Even more significantly, some younger Catholic theologians, after generations glued to American Process Theology and the speculations of Bernard Lonergan, evince renewed interest in Thomism and Patristics, and in early modern figures like neo-Thomist philosopher Jacques Maritain, French scholar Father Henri de Lubac, and the theologian Father Hans Urs von Balthasar.
Having said this, Schloeder is aware of the dangers of a facile anti-modernism. Neither, like some of his intellectual confreres, does he espouse a return to a chimerical “golden age” as if the 20th century (or the past half-millennium, for that matter) had never occurred.
Like the Fathers of the Council whose genuine reforms he seeks to foster, Schloeder wishes to “retain sound tradition” on the one hand, and “leave the way open to legitimate progress” on the other.

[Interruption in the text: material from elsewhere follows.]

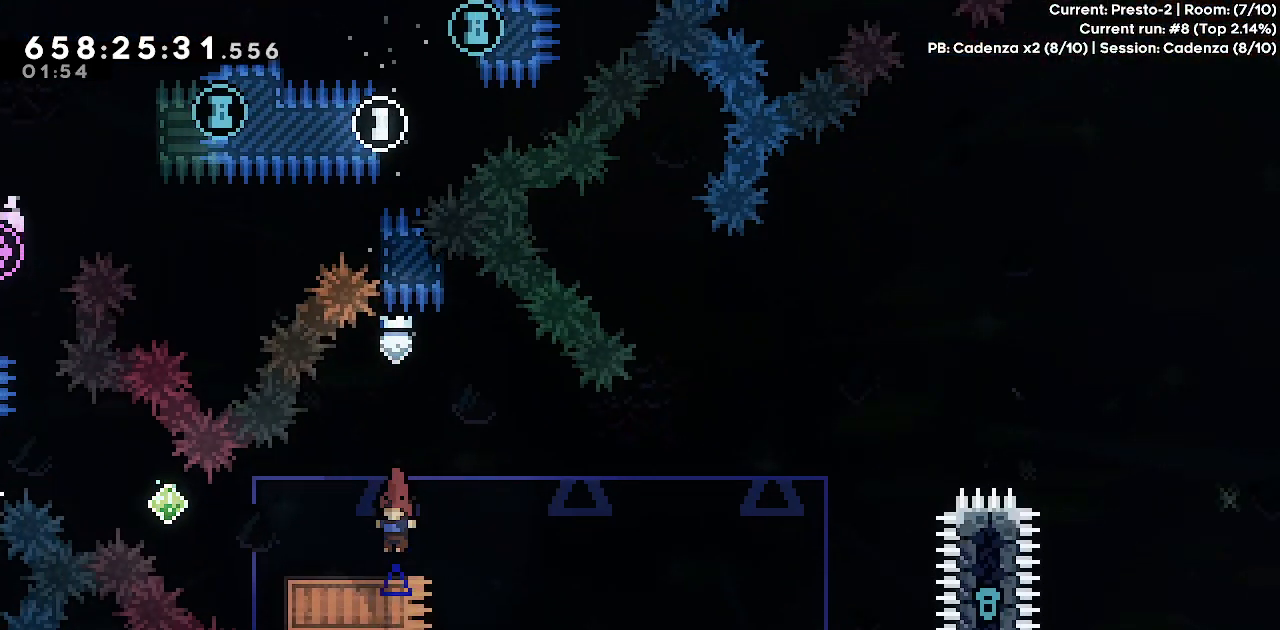
{"keys": ["jump", "left"], "events": [[67, "dash", "down"], [117, "left", "down"], [200, "dash", "up"], [250, "jump", "down"]]}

While the young architect is eager to learn from classic “historical precedents in Church building,” he's also aware that there are structural and biblical metaphors—the “holy mountain” of the Psalms, the womb of the Virgin, the cruciform body of the Lord, for example—that carry the potential for new developments in ecclesiastical design.
“The church architect,” writes Schloeder, “must simultaneously translate between two languages—one, the modern language of architecture, and, the other, a traditional language of historical forms that are often imbued with ancient symbolic meanings—to let them both profit from the architectural dialogue.”
As we said earlier, the reality of such a dialogue is hardly a matter of importance only for liturgists, priests, and architects. Issues of church architecture touch on the very mission of the Body of Christ itself, stretching, as it does, from earth to heaven.
“As the Old Testament speaks of the Temple, the Church is to be the place of ‘glory,’” writes Joseph Cardinal Ratzinger in The Feast of Faith, a quotation with which Schloeder closes his study, “and as such, too, the place where mankind's cry of distress is brought to the ear of God. The Church must not settle down with what is merely comfortable and serviceable at the parish level; she must arouse the voice of the cosmos and, by glorifying the Creator, elicit the glory of the cosmos itself, making it also glorious, beautiful, habitable, and beloved.”
Senior writer Gabriel Meyer writes from Los Angeles.